[Texto de estudo]
Pedro Passos Coelho, questionado sobre as implicações do corte na despesas, afirmou que na administração indirecta do Estado haverá despedimentos. No caso dos funcionários públicos haverá rescisões amigáveis, mas noutros casos como fundações e instituições o governo vai proceder à sua extinção, diminuindo as transferências do Estado para as indemnizações compensatórias, garantiu o primeiro-ministro.
Pedro Passos Coelho deixa o aviso que ainda vão ser pedidos mais sacrifícios aos portugueses. “Vão ser precisos mais esforços, um esforço colossal", afirma durante o debate quinzenal.
O responsável lembra, no entanto, o esforço que já foi feito pelo governo nestes primeiros 30 dias de actividade para cumprir o calendário acordado com a troika em troca da ajuda externa. "Optámos, em todas a linhas, por manter aquilo que tinha sido assinado", acrescentando ainda que "é em cima desse acordo que vamos prosseguir o diálogo social", acrescentou.
[/Texto de estudo]
[Dados]
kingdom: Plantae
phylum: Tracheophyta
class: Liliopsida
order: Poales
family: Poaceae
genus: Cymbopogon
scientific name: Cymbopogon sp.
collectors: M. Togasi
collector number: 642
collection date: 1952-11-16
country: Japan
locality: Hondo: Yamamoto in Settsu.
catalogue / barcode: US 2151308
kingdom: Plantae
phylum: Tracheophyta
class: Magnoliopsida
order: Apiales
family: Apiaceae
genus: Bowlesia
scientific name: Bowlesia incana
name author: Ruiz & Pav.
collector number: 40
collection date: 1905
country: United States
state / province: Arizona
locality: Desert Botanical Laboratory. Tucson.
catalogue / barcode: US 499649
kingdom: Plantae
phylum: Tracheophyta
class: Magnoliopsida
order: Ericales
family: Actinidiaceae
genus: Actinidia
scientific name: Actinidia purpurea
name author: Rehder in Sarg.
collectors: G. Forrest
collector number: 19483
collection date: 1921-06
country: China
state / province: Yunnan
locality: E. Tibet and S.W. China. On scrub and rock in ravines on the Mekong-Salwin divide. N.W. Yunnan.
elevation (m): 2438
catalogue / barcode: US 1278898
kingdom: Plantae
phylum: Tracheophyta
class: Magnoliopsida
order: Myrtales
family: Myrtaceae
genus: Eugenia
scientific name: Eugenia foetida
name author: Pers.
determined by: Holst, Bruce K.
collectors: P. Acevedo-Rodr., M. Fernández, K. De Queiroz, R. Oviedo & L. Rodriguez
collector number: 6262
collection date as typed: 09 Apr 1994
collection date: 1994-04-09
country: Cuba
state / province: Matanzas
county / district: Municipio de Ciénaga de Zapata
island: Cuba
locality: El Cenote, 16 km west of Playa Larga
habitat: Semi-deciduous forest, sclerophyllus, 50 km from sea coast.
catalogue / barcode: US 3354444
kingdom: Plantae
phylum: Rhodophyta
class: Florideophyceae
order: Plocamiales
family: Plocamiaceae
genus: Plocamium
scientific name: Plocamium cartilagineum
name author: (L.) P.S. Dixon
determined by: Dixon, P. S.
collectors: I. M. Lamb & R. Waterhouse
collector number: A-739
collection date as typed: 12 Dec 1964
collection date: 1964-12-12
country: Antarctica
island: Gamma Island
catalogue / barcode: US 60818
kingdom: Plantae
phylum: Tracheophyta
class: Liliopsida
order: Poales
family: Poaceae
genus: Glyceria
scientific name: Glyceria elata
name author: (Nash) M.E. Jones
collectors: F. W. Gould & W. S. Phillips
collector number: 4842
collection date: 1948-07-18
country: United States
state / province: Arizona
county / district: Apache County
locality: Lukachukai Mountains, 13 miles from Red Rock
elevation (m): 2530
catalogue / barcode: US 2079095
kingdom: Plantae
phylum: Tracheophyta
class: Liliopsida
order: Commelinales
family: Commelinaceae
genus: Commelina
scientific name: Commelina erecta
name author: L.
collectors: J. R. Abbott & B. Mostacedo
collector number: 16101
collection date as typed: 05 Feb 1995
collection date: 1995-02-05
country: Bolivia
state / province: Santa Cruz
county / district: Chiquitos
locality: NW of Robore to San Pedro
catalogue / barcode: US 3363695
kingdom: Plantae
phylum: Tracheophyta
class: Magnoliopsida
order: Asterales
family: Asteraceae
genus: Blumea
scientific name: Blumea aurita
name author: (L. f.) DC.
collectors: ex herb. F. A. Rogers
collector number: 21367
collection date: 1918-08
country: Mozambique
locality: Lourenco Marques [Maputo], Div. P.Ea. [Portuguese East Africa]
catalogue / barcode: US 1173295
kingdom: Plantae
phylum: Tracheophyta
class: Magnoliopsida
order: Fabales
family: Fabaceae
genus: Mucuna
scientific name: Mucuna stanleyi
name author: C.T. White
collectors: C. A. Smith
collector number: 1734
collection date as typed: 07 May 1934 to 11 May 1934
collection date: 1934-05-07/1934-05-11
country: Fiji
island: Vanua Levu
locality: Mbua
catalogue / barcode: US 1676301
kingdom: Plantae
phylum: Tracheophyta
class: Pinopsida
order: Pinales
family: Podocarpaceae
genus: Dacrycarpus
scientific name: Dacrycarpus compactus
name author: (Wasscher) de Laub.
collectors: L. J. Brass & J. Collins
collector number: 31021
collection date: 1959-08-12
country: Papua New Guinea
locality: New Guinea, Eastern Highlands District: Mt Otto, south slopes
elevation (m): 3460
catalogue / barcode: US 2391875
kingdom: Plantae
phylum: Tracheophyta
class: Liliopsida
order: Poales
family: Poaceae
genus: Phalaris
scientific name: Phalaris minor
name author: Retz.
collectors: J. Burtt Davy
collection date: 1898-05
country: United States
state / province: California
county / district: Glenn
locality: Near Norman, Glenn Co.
[/Dados]
O que fazer:
1 - Atualize o texto de estudo desde "Pedro Passos Coelho, questionado" até "o debate quinzenal.", inclusive, trocando "primeiro-ministro" por "chefe do governo".
2 - Segundo o texto de estudo, em que debate Passos Coelho falou de um esforço colossal?
3 - Retome o texto sobre os cortes na despesa do Estado a partir do ponto em que ele termina.
Não vai precisar dos dados para nada.

Respostas:
1 -
Pedro Passos Coelho, questionado sobre as implicações do corte na despesas, afirmou que na administração indirecta do Estado haverá despedimentos. No caso dos funcionários públicos haverá rescisões amigáveis, mas noutros casos como fundações e instituições o governo vai proceder à sua extinção, diminuindo as transferências do Estado para as indemnizações compensatórias, garantiu o chefe do governo.
Pedro Passos Coelho deixa o aviso que ainda vão ser pedidos mais sacrifícios aos portugueses. “Vão ser precisos mais esforços, um esforço colossal", afirma durante o debate quinzenal.

2 - No debate quinzenal.

3 -
Passos Coelho aproveitou ainda para dizer que o governo não se tem desculpado com a herança deixada.
Em relação à criação do imposto extraordinário, o Governo diz que o esforço pedido aos portugueses com o imposto adicional também foi feito do lado do Executivo, através da redução da despesa. Passos Coelho diz que conseguiu aprovar em tempo recorde, em Conselho de Ministros um calendário para a elaboração do Orçamento de Estado de 2012, ao qual se vinculou com tectos máximos para o Estado. "Aquilo que é o esforço de consolidação orçamental será feito do lado da despesa, na administração directa empresarial e não empresarial".
E dá como exemplo, a fusão do Instituto Português da Juventude (IPJ) com o Instituto do Desporto de Portugal e a Movijovem. Passos Coelho sublinha ainda a extinção da RAVE e das empresas públicas responsáveis pelo novo aeroporto de Beja e o futuro aeroporto de Beja e o futuro aeroporto de Lisboa.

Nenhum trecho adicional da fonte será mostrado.